◆ Exercise directions: What lines of the data below include the word "form"? Report them by copying each.

------ Listed entries

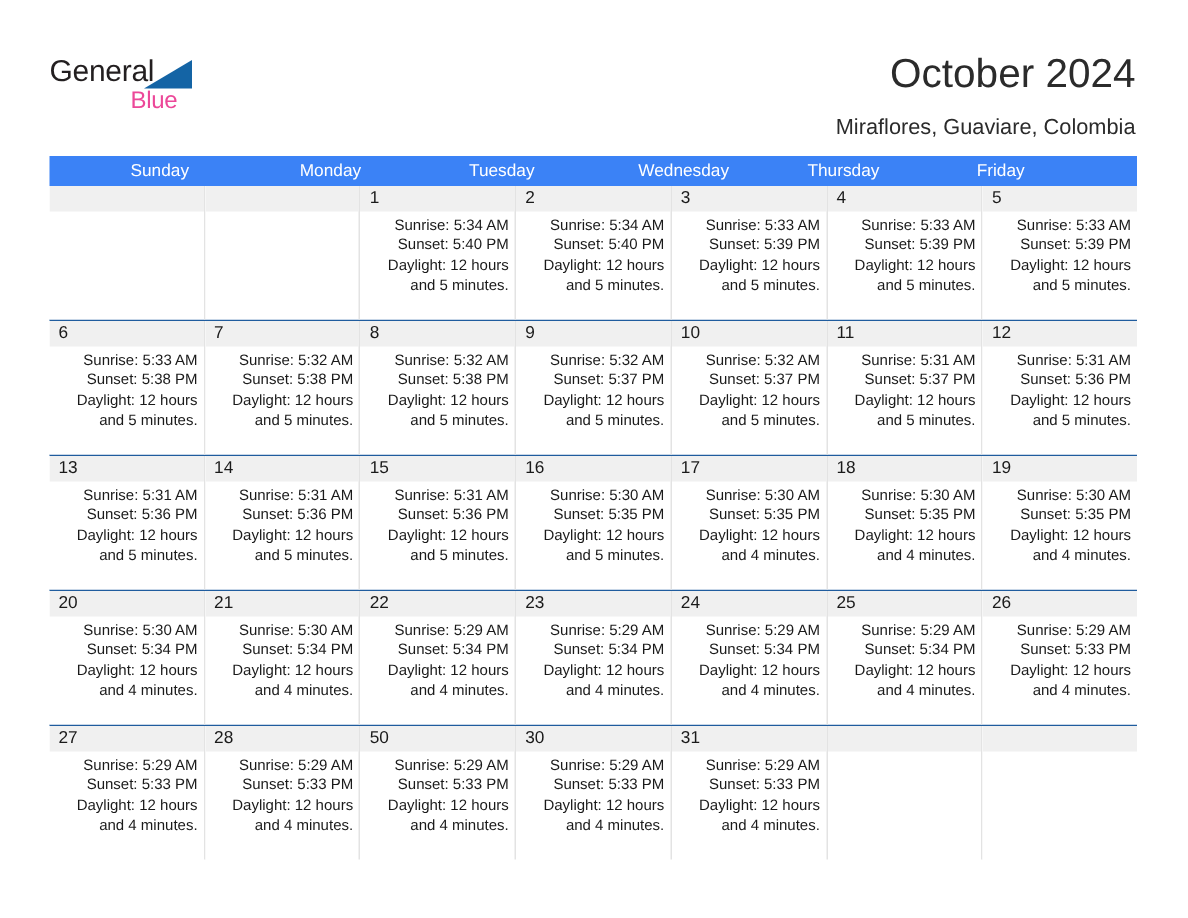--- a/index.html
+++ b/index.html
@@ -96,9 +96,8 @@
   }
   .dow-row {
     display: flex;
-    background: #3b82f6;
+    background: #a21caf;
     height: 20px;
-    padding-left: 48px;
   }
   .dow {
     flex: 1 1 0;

------------
------ Listed entries

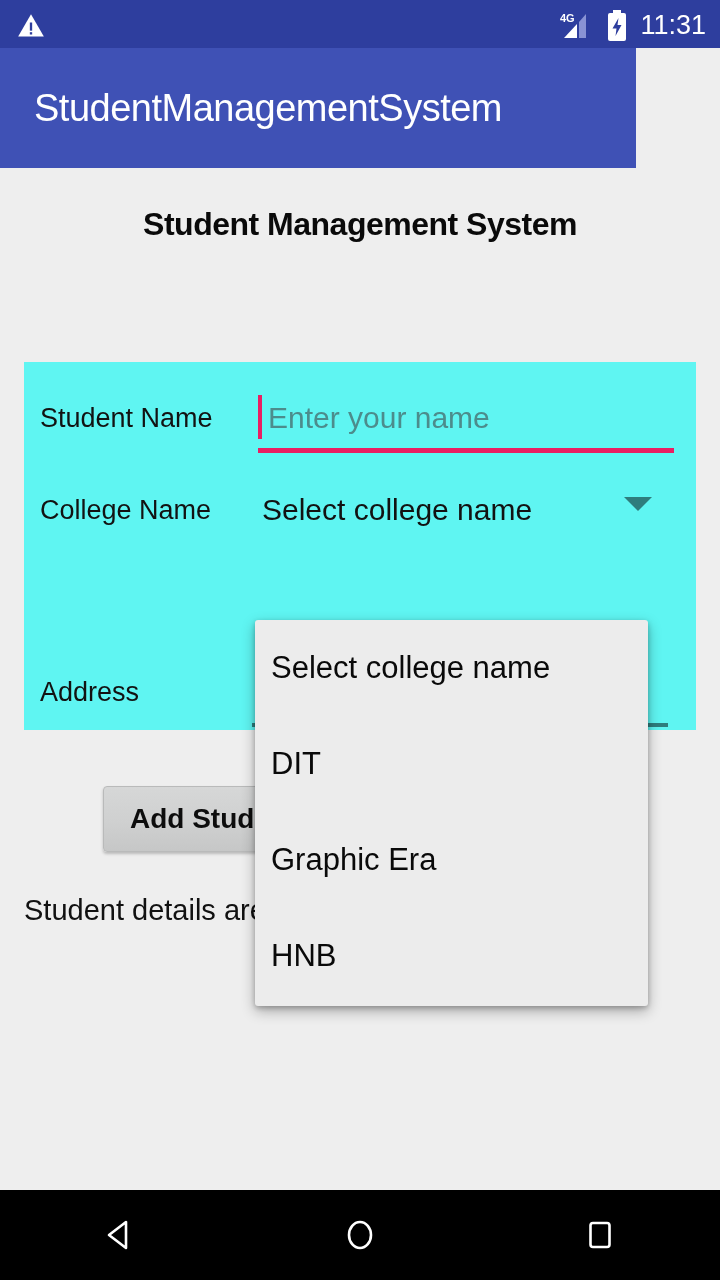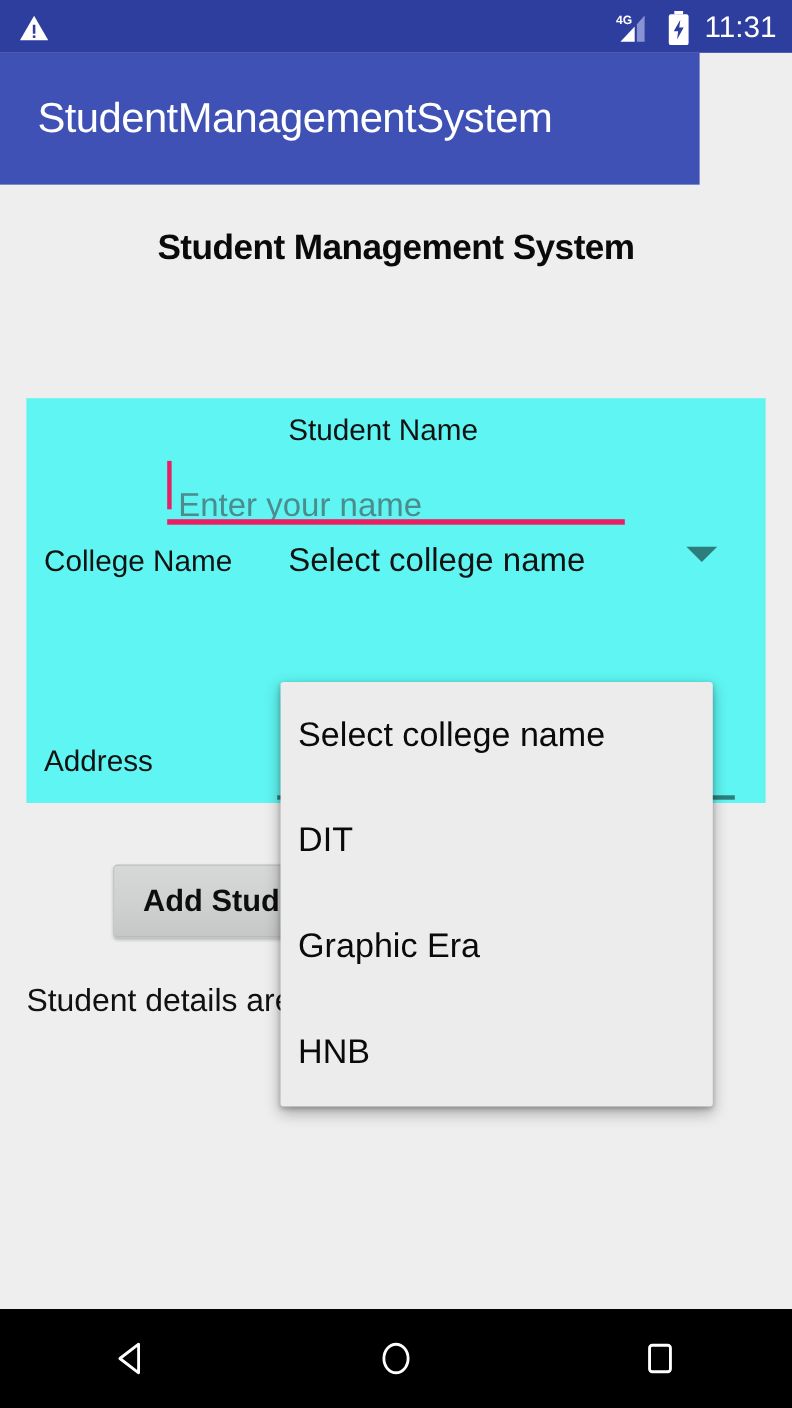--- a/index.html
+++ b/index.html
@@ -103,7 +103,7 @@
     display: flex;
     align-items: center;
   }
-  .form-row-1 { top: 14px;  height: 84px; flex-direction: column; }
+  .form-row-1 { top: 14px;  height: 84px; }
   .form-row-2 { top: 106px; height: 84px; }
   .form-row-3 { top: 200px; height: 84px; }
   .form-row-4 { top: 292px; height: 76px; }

------------

◆ Solution to this exercise:
-  .form-row-1 { top: 14px;  height: 84px; flex-direction: column; }
+  .form-row-1 { top: 14px;  height: 84px; }
   .form-row-2 { top: 106px; height: 84px; }
   .form-row-3 { top: 200px; height: 84px; }
   .form-row-4 { top: 292px; height: 76px; }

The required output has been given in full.